## Exercise prompt
All of the data must be returned word for word.

(Collected data)
◆ ◆ ◆

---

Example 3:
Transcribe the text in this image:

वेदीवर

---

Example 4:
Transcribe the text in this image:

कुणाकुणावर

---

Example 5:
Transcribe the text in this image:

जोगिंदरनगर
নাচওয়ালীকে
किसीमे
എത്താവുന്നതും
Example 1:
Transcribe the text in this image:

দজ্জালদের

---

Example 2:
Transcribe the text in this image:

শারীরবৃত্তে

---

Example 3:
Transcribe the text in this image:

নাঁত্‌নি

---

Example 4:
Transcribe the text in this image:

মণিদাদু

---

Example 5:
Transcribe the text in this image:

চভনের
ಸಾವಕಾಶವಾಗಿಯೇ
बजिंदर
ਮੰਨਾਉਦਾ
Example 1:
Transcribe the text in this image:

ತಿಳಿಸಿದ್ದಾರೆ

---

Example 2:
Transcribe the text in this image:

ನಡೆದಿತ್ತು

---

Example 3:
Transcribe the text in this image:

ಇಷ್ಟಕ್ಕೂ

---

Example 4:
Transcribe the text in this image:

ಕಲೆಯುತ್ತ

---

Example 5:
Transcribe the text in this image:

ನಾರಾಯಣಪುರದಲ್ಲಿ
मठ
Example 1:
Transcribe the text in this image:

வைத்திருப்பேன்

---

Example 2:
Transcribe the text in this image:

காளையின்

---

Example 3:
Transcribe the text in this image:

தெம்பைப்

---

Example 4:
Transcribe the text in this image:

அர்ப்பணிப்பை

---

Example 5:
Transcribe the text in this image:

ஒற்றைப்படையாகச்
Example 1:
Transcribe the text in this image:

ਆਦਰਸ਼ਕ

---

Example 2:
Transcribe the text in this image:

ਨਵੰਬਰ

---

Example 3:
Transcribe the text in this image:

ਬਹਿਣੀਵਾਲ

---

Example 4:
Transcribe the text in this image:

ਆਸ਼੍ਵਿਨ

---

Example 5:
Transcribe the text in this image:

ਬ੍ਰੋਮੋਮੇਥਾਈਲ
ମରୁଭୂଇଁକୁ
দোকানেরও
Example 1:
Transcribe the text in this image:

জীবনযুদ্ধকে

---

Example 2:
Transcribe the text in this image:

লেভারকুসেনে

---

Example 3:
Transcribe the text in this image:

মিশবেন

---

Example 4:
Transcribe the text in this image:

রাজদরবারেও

◆ ◆ ◆

## Result of the task
---

Example 3:
Transcribe the text in this image:

वेदीवर

---

Example 4:
Transcribe the text in this image:

कुणाकुणावर

---

Example 5:
Transcribe the text in this image:

जोगिंदरनगर
নাচওয়ালীকে
किसीमे
എത്താവുന്നതും
Example 1:
Transcribe the text in this image:

দজ্জালদের

---

Example 2:
Transcribe the text in this image:

শারীরবৃত্তে

---

Example 3:
Transcribe the text in this image:

নাঁত্‌নি

---

Example 4:
Transcribe the text in this image:

মণিদাদু

---

Example 5:
Transcribe the text in this image:

চভনের
ಸಾವಕಾಶವಾಗಿಯೇ
बजिंदर
ਮੰਨਾਉਦਾ
Example 1:
Transcribe the text in this image:

ತಿಳಿಸಿದ್ದಾರೆ

---

Example 2:
Transcribe the text in this image:

ನಡೆದಿತ್ತು

---

Example 3:
Transcribe the text in this image:

ಇಷ್ಟಕ್ಕೂ

---

Example 4:
Transcribe the text in this image:

ಕಲೆಯುತ್ತ

---

Example 5:
Transcribe the text in this image:

ನಾರಾಯಣಪುರದಲ್ಲಿ
मठ
Example 1:
Transcribe the text in this image:

வைத்திருப்பேன்

---

Example 2:
Transcribe the text in this image:

காளையின்

---

Example 3:
Transcribe the text in this image:

தெம்பைப்

---

Example 4:
Transcribe the text in this image:

அர்ப்பணிப்பை

---

Example 5:
Transcribe the text in this image:

ஒற்றைப்படையாகச்
Example 1:
Transcribe the text in this image:

ਆਦਰਸ਼ਕ

---

Example 2:
Transcribe the text in this image:

ਨਵੰਬਰ

---

Example 3:
Transcribe the text in this image:

ਬਹਿਣੀਵਾਲ

---

Example 4:
Transcribe the text in this image:

ਆਸ਼੍ਵਿਨ

---

Example 5:
Transcribe the text in this image:

ਬ੍ਰੋਮੋਮੇਥਾਈਲ
ମରୁଭୂଇଁକୁ
দোকানেরও
Example 1:
Transcribe the text in this image:

জীবনযুদ্ধকে

---

Example 2:
Transcribe the text in this image:

লেভারকুসেনে

---

Example 3:
Transcribe the text in this image:

মিশবেন

---

Example 4:
Transcribe the text in this image:

রাজদরবারেও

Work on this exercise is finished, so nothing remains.